◆ Tarea asignada 1: Enumera todas las fechas distintas que se mencionan en el texto sobre las ayudas de la PAC.
◆ Tarea asignada 2: Según el texto sobre las ayudas de la PAC, ¿hasta qué fecha permite la normativa comunitaria extender el plazo de solicitud?
◆ Tarea asignada 3: Copia sin cambios el fragmento del texto sobre las ayudas de la PAC que va desde "Las autoridades españolas" hasta "15 de junio.".

España pide ampliar el plazo para solicitar las ayudas de la PAC

Propone que se retrase hasta el 15 de junio por el coronavirus. La UE ya ha atendido otras veces a causas de fuerza mayor para hacer cambios en el sistema de pagos

Las autoridades españolas solicitaron ayer a la Comisión Europea una prórroga del plazo de solicitud de ayudas de la PAC hasta el 15 de junio debido a la crisis del coronavirus. Durante los últimos días se habían registrado peticiones en este sentido por parte de varias comunidades autónomas y también de la mayor parte de las organizaciones agrarias, que ahora se han trasladado a Bruselas. La justificación está en que la citada crisis afecta también a los trámites de los ciudadanos ante las diferentes Administraciones públicas. Aunque en nuestro país el final del plazo de solicitud es inicialmente del 30 de abril, la normativa comunitaria permite extenderlo hasta el 15 de mayo. Ayer, España, a través del Fondo Español de Garantía Agraria (FEGA), pidió a la Comisión Europea una prórroga de otro mes, para llegar hasta el 15 de junio.

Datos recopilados
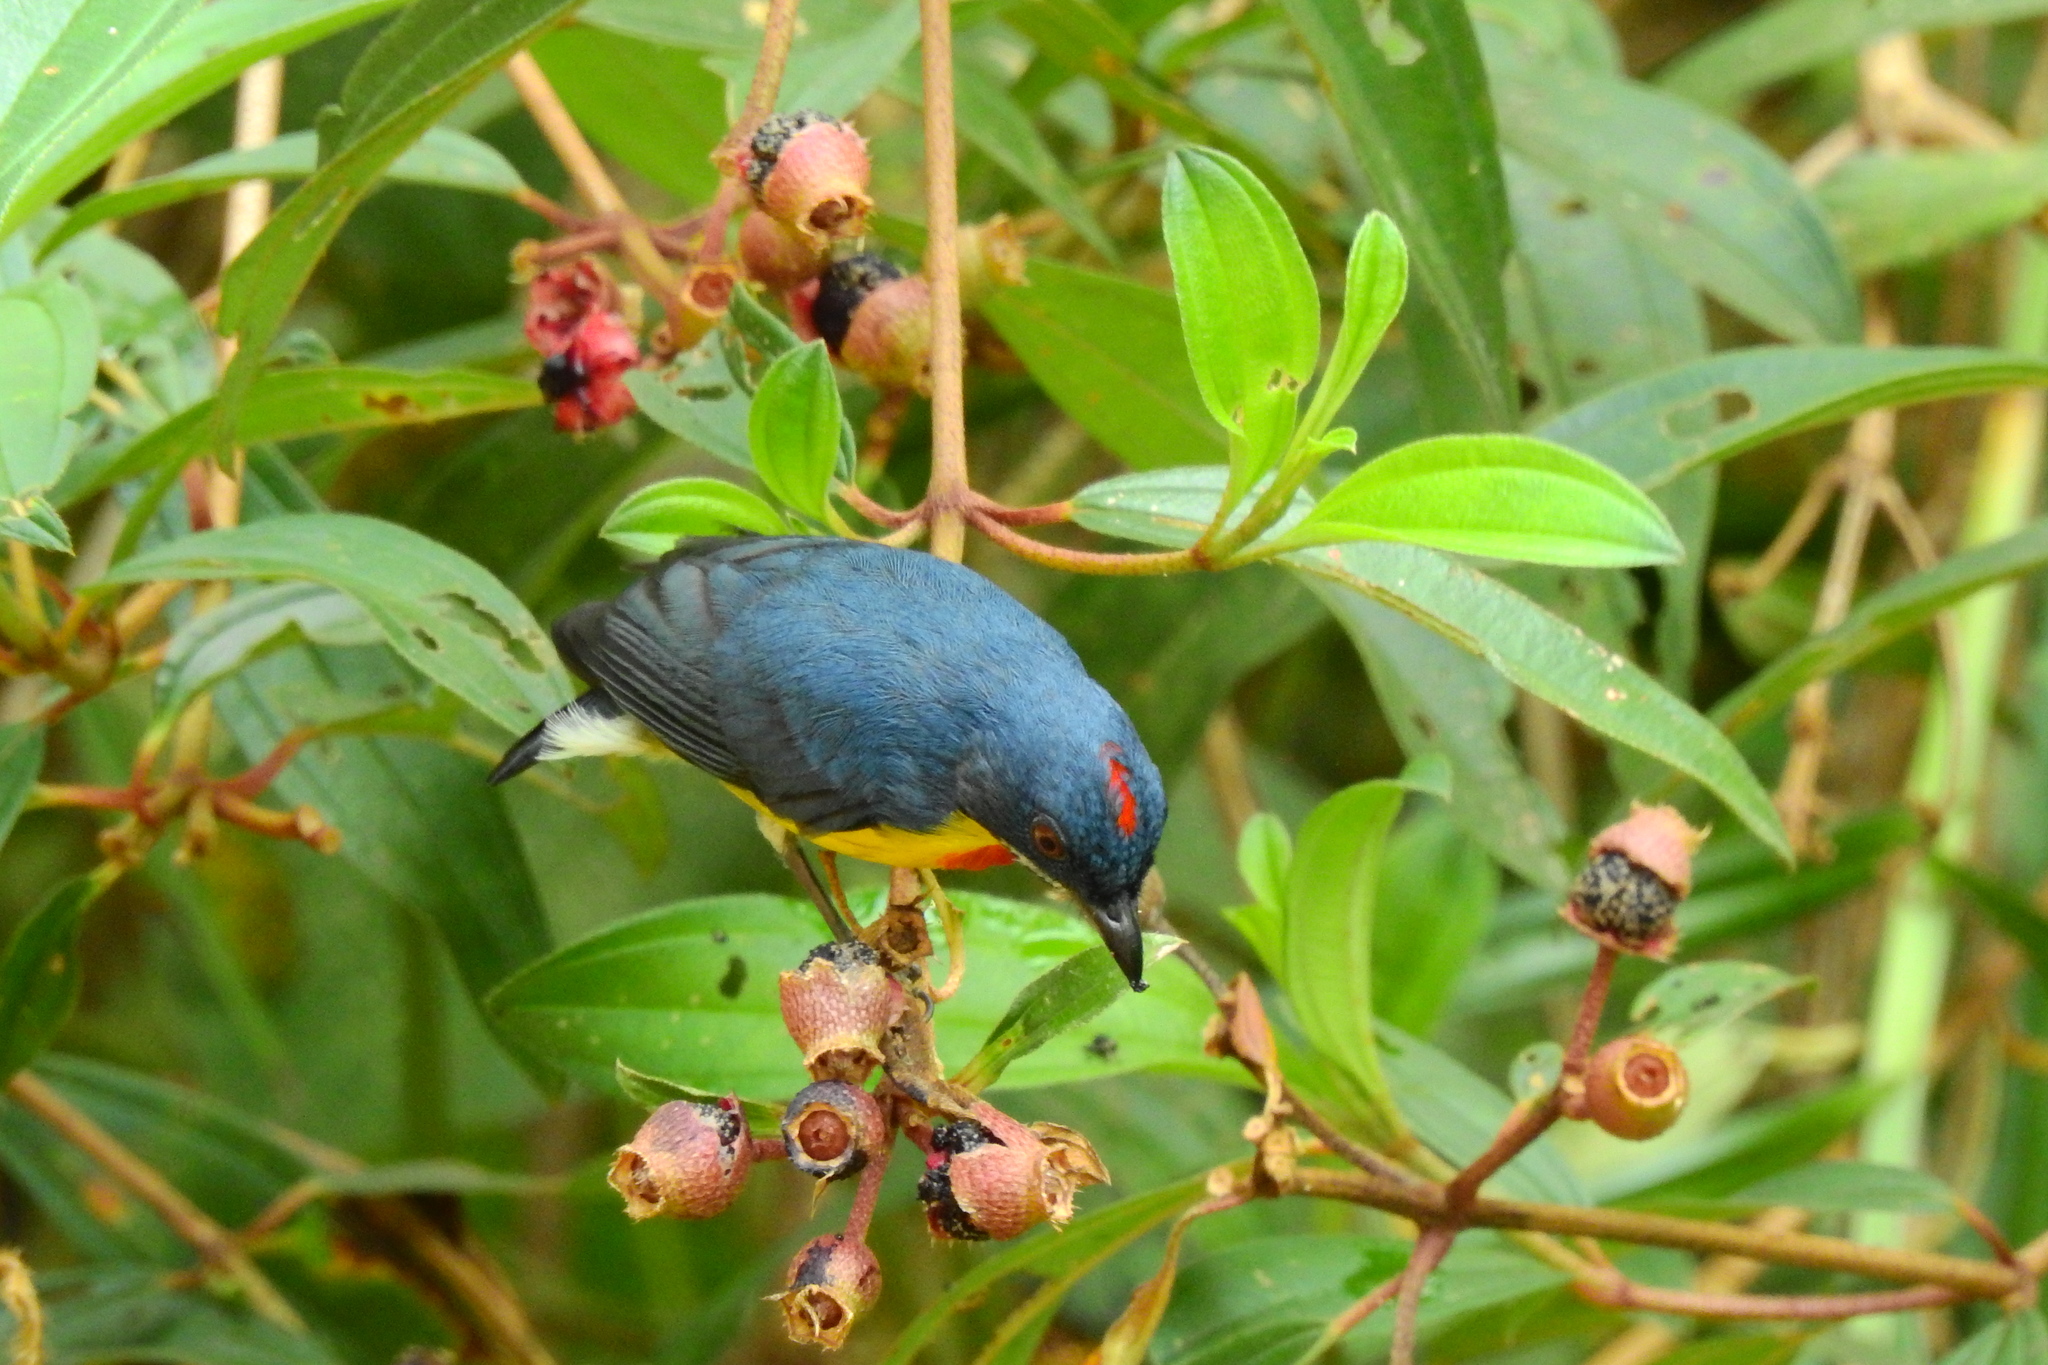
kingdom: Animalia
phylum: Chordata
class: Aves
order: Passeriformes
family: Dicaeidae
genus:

◆ Respuesta escrita 1: 15 de junio, 30 de abril y 15 de mayo.

◆ Respuesta escrita 2: Hasta el 15 de mayo.

◆ Respuesta escrita 3:
Las autoridades españolas solicitaron ayer a la Comisión Europea una prórroga del plazo de solicitud de ayudas de la PAC hasta el 15 de junio debido a la crisis del coronavirus. Durante los últimos días se habían registrado peticiones en este sentido por parte de varias comunidades autónomas y también de la mayor parte de las organizaciones agrarias, que ahora se han trasladado a Bruselas. La justificación está en que la citada crisis afecta también a los trámites de los ciudadanos ante las diferentes Administraciones públicas. Aunque en nuestro país el final del plazo de solicitud es inicialmente del 30 de abril, la normativa comunitaria permite extenderlo hasta el 15 de mayo. Ayer, España, a través del Fondo Español de Garantía Agraria (FEGA), pidió a la Comisión Europea una prórroga de otro mes, para llegar hasta el 15 de junio.